I think he really enjoys his work (the trick) and knew it was work time. Molly can be a silly goose until she knows it's time for work. For us, that's getting into heel position. 


Sent from Petguide.com App


----------



## goodog (May 6, 2013)

Kai gets lots of puppy passes as he still is a puppy. That said, we are working on "defining his job description." Weve recently found a new command that provides a safety zone in times of high stress. >*"Watch me"-*-- Its a far more proactive way of getting and maintaining his attention especially when very distracting stuff happens than "leave it." Weve had great luck.

Tasks that require both mental focus and physical exertion are his favs-no surprise. They tire him out quickest and are the most gratifying. He likes to "clean-up" his toys n bones. Makes him feel like a big boy. Same goes for each new task he masters.
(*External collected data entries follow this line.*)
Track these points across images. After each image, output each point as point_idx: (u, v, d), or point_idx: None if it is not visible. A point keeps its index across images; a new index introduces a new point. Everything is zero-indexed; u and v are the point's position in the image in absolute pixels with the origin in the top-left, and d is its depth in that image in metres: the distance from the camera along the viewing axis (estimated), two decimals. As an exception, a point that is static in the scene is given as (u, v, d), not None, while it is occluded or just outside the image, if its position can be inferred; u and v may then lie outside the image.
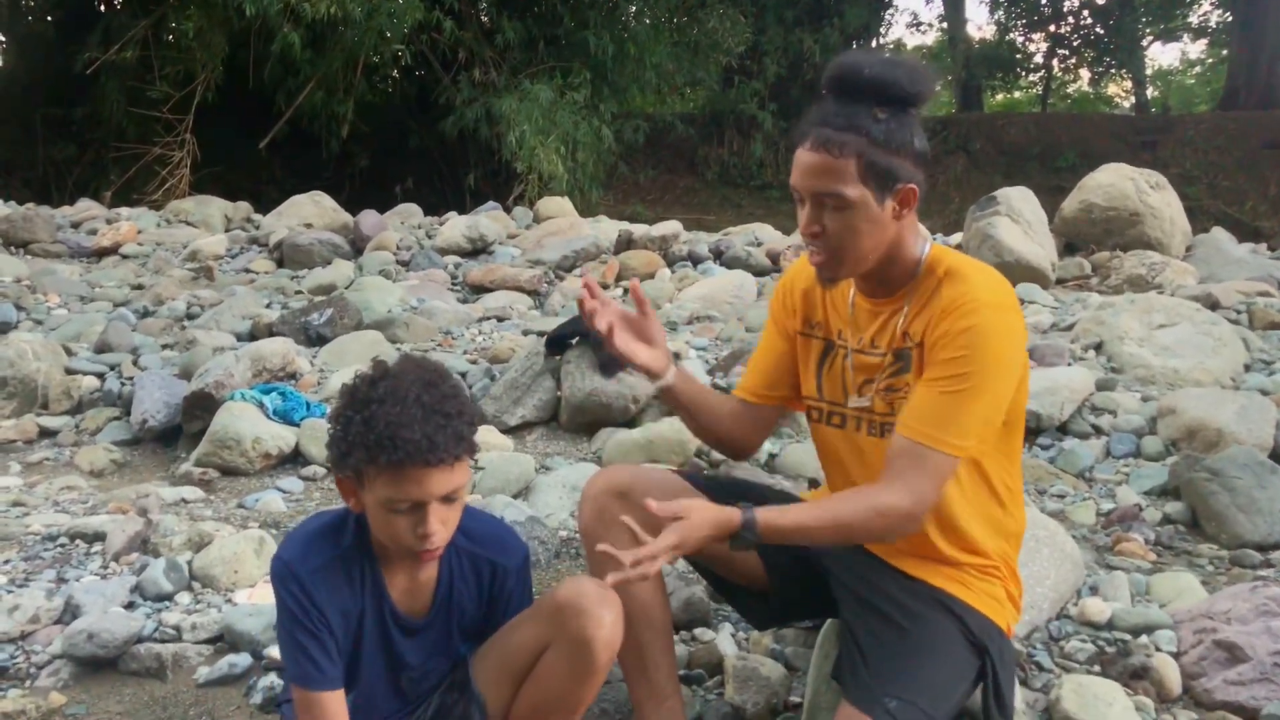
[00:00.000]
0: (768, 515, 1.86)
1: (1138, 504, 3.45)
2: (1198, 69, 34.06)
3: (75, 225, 8.34)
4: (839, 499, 1.94)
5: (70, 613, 2.82)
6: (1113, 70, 28.75)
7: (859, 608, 1.95)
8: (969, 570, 2.00)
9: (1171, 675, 2.43)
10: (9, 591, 2.90)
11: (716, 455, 3.58)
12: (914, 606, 1.93)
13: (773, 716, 2.40)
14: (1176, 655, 2.50)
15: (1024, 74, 29.10)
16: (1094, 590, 2.84)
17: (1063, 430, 4.03)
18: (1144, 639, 2.58)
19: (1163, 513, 3.41)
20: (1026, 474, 3.66)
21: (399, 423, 1.70)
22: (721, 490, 2.19)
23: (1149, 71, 30.47)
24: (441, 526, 1.78)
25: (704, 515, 1.83)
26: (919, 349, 1.91)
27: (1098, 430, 4.01)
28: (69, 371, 4.75)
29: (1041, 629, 2.64)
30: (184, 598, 2.93)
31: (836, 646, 2.18)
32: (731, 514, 1.85)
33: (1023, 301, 5.81)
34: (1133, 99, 29.27)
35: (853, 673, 1.87)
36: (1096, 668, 2.50)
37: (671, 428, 3.81)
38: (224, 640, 2.74)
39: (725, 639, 2.68)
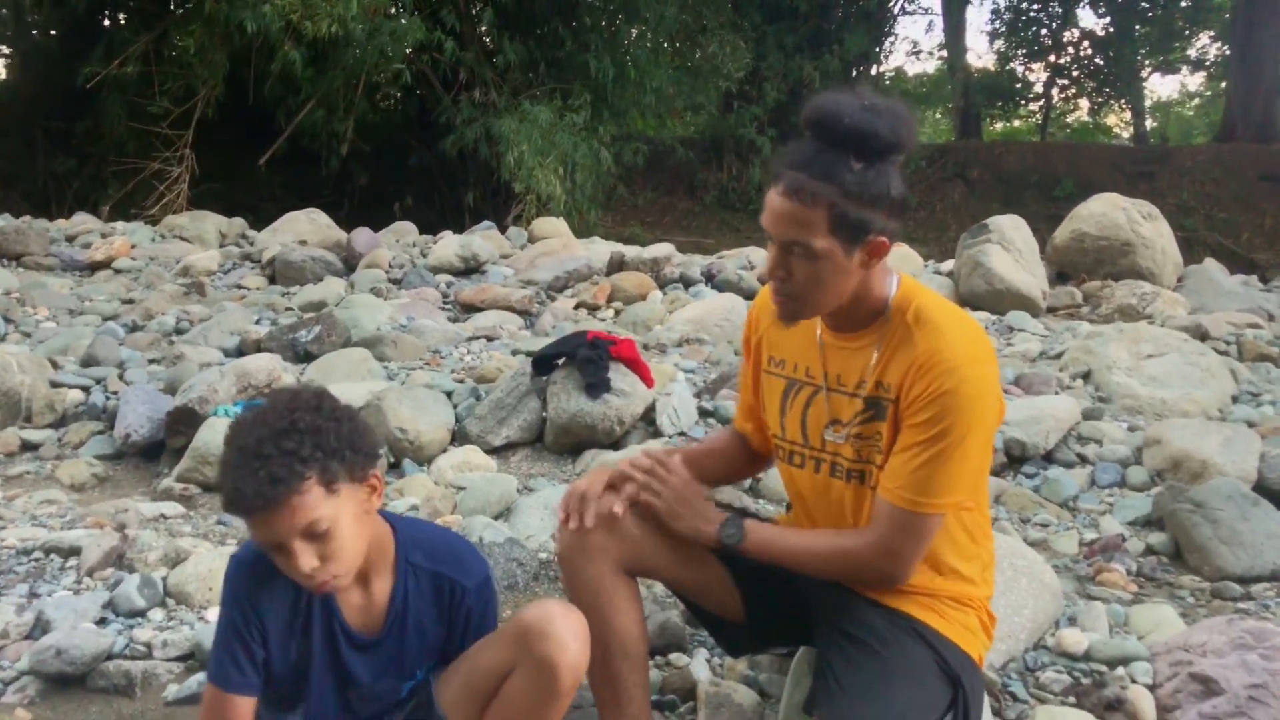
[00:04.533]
0: (756, 527, 1.98)
1: (1120, 534, 3.43)
2: (1196, 101, 34.21)
3: (70, 239, 8.34)
4: (825, 541, 1.98)
5: (40, 628, 2.80)
6: (1112, 101, 28.91)
7: (835, 634, 1.94)
8: (944, 600, 1.98)
9: (1146, 707, 2.41)
10: (-20, 606, 2.89)
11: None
12: (889, 634, 1.92)
13: (744, 744, 2.38)
14: (1152, 687, 2.49)
15: (1024, 103, 29.22)
16: (1072, 621, 2.82)
17: (1048, 459, 4.01)
18: (1120, 670, 2.57)
19: (1145, 543, 3.39)
20: (1011, 503, 3.65)
21: (225, 471, 1.72)
22: None
23: (1148, 103, 30.61)
24: (318, 561, 1.75)
25: (695, 506, 1.99)
26: (894, 404, 1.88)
27: (1083, 459, 3.99)
28: (54, 385, 4.74)
29: (1018, 659, 2.63)
30: (157, 614, 2.91)
31: (809, 675, 2.16)
32: (719, 517, 2.00)
33: (1011, 330, 5.82)
34: (1131, 129, 29.41)
35: (827, 699, 1.85)
36: (1071, 699, 2.48)
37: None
38: (194, 658, 2.72)
39: (700, 665, 2.66)
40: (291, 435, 1.71)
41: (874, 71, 22.18)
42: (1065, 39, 26.50)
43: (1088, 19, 37.22)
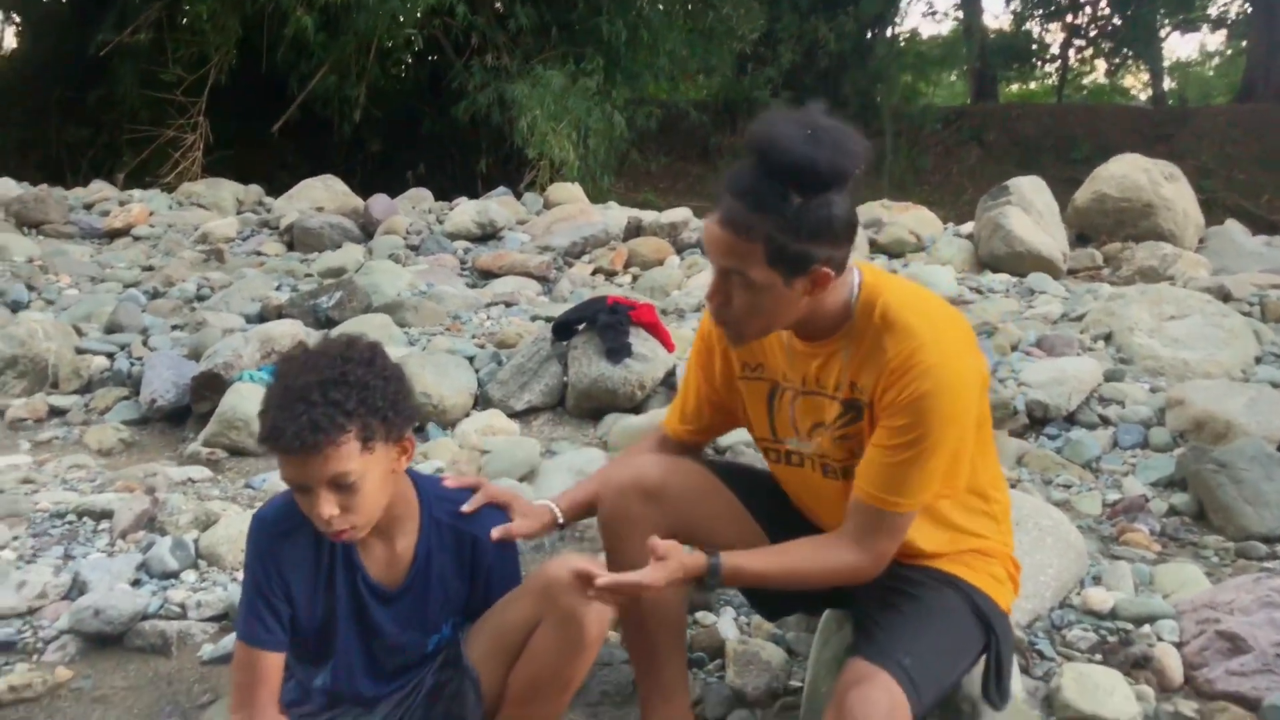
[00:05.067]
0: (732, 561, 1.90)
1: (1144, 495, 3.43)
2: (1216, 61, 33.84)
3: (88, 207, 8.35)
4: (801, 550, 1.94)
5: (77, 589, 2.84)
6: (1129, 61, 28.57)
7: (872, 589, 1.94)
8: (966, 554, 1.99)
9: (1173, 665, 2.43)
10: (17, 568, 2.93)
11: (723, 441, 3.58)
12: (925, 582, 1.94)
13: (773, 700, 2.41)
14: (1179, 645, 2.50)
15: (1040, 65, 28.93)
16: (1097, 580, 2.84)
17: (1070, 420, 4.01)
18: (1146, 629, 2.58)
19: (1169, 504, 3.39)
20: (1033, 464, 3.65)
21: (268, 405, 1.76)
22: (741, 481, 2.20)
23: (1166, 63, 30.28)
24: (337, 511, 1.78)
25: (681, 561, 1.87)
26: (870, 408, 1.86)
27: (1105, 421, 3.99)
28: (79, 351, 4.77)
29: (1044, 617, 2.64)
30: (189, 576, 2.95)
31: (838, 632, 2.19)
32: (699, 560, 1.89)
33: (1032, 292, 5.79)
34: (1149, 91, 29.09)
35: (866, 636, 1.87)
36: (1098, 657, 2.50)
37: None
38: (228, 618, 2.75)
39: (727, 623, 2.69)
40: (340, 386, 1.75)
41: (889, 33, 22.00)
42: (1082, -1, 26.21)
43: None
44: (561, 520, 2.15)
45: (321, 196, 8.48)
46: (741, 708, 2.36)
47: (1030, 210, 6.44)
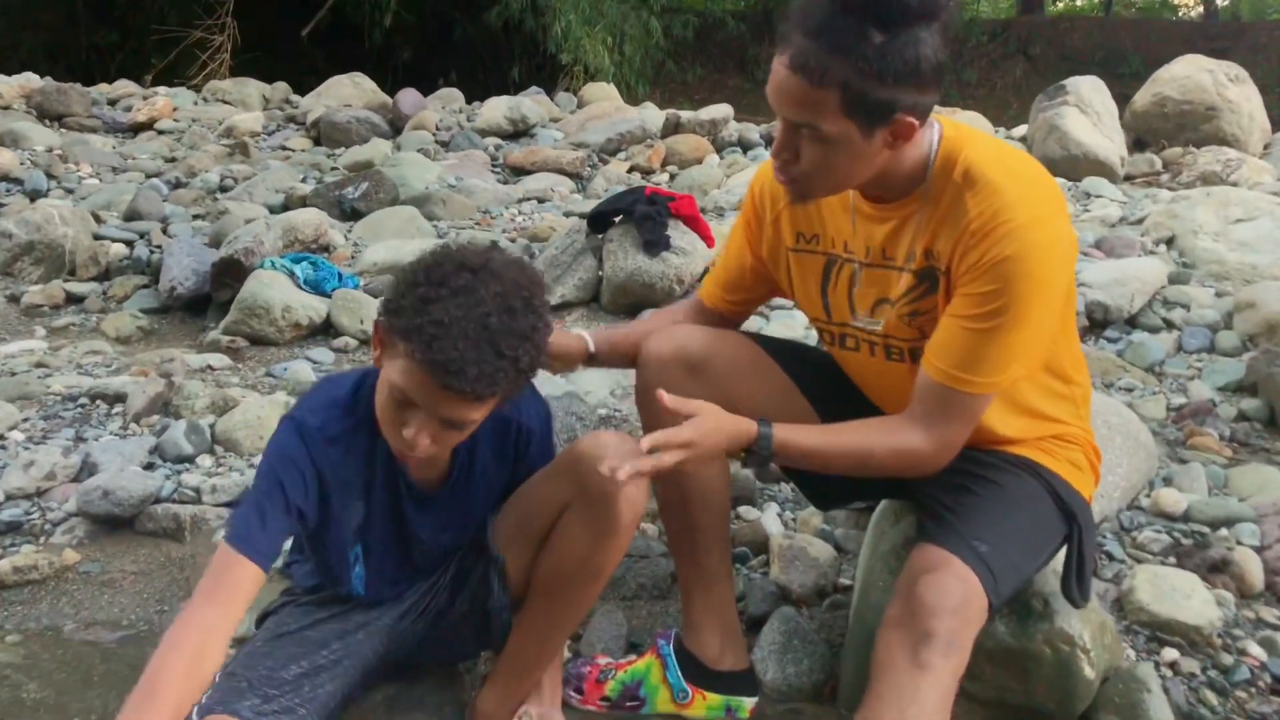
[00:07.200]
0: (785, 433, 1.68)
1: (1211, 400, 3.23)
2: (1272, -23, 32.58)
3: (112, 103, 8.17)
4: (861, 430, 1.72)
5: (88, 471, 2.72)
6: (1182, -24, 27.58)
7: (940, 474, 1.72)
8: (1049, 439, 1.80)
9: (1253, 569, 2.26)
10: (25, 448, 2.81)
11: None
12: (1001, 465, 1.74)
13: (820, 598, 2.26)
14: (1259, 549, 2.33)
15: (1089, -21, 28.00)
16: (1167, 482, 2.66)
17: (1131, 323, 3.81)
18: (1223, 532, 2.42)
19: (1238, 409, 3.19)
20: (1093, 367, 3.44)
21: (446, 329, 1.48)
22: (793, 358, 2.00)
23: (1221, -21, 29.18)
24: (431, 443, 1.58)
25: (719, 421, 1.65)
26: (946, 276, 1.64)
27: (1169, 324, 3.78)
28: (97, 238, 4.63)
29: (1112, 518, 2.47)
30: (205, 460, 2.82)
31: (894, 525, 2.01)
32: (748, 426, 1.67)
33: (1089, 196, 5.53)
34: (1200, 8, 28.07)
35: (937, 521, 1.67)
36: (1171, 559, 2.33)
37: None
38: (245, 503, 2.62)
39: (771, 518, 2.53)
40: (526, 344, 1.55)
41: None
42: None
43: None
44: (593, 349, 1.98)
45: (350, 94, 8.26)
46: (787, 604, 2.20)
47: (1088, 111, 6.12)
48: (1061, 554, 1.75)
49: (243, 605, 1.56)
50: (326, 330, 3.89)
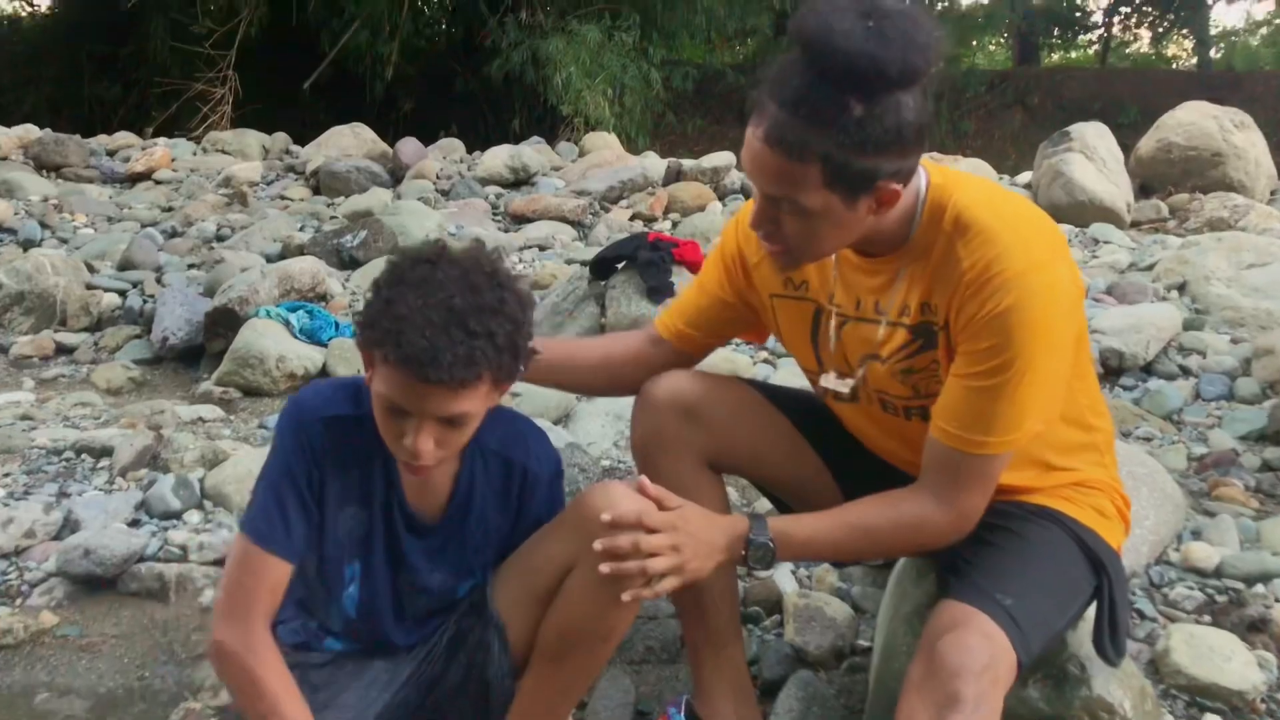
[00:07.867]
0: (782, 524, 1.60)
1: (1233, 449, 3.13)
2: (1263, 30, 32.86)
3: (110, 153, 8.13)
4: (868, 507, 1.62)
5: (69, 528, 2.61)
6: (1174, 30, 27.76)
7: None
8: (1069, 486, 1.69)
9: (1294, 628, 2.14)
10: (5, 505, 2.69)
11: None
12: (1023, 517, 1.63)
13: (838, 660, 2.14)
14: (1299, 607, 2.21)
15: (1082, 32, 28.21)
16: (1196, 535, 2.55)
17: (1147, 370, 3.71)
18: (1259, 588, 2.30)
19: (1261, 458, 3.09)
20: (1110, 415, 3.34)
21: (410, 320, 1.43)
22: (793, 404, 1.91)
23: (1212, 32, 29.41)
24: (433, 447, 1.51)
25: (707, 533, 1.59)
26: (945, 331, 1.55)
27: (1185, 371, 3.69)
28: (89, 288, 4.56)
29: (1141, 574, 2.36)
30: (193, 516, 2.71)
31: (917, 583, 1.90)
32: (738, 527, 1.60)
33: (1096, 242, 5.46)
34: (1194, 60, 28.28)
35: (957, 576, 1.56)
36: (1206, 618, 2.21)
37: (721, 356, 3.53)
38: (233, 562, 2.50)
39: (784, 575, 2.42)
40: (498, 317, 1.48)
41: (930, -6, 21.48)
42: (1129, -38, 25.48)
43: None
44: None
45: (350, 144, 8.22)
46: (803, 668, 2.08)
47: (1094, 157, 6.08)
48: (1092, 609, 1.64)
49: (274, 603, 1.61)
50: (322, 380, 3.79)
It always amazes


----------



## AmberSunrise (Apr 1, 2009)

That, my friend, is focus  It is an amazing feeling isn't it?

What I think it means is that you are doing things completely right and more focus will follow as long as he continues to know how much you love it  The tasks and tricks you are training are starting to become self rewarding and impulse control is growing with the expectation that his reward will surely arrive.

Congratulations!


----------



## quilter (Sep 12, 2011)

Sunrise said:


> That, my friend, is focus  It is an amazing feeling isn't it?


Yes, it's amazing! The image is burned in my memory. I know that sounds silly, but for that minute, nothing existed except him, me, and the stuffies.

And his mouth was shut. I read Control Unleashed (the puppy book) and she makes a big deal about a closed mouth and soft eyes. Not sure we had the soft eyes, but certainly intent eyes. Not wild eyes.  It's a completely different look. We worked on Close Your Mouth, but not much success. I also read the Frantic dog book and we did a lot of mat work and I trained him to Down into a slouch instead of a sphinx. It's entertaining because it doesn't make him any more relaxed. He sort of throws himself into it all smiley.

Casper does have a good Watch Me. I've learned there's no point in giving him a command if he's not looking at me. I may as well be talking to the wall.

Anyway, he's our smartest dog ever and he won his first toy last night. My husband is still teasing me about with "You like to win. Admit it."


----------



## Sydney's Mom (May 1, 2012)

This is awesome! Congrats!


----------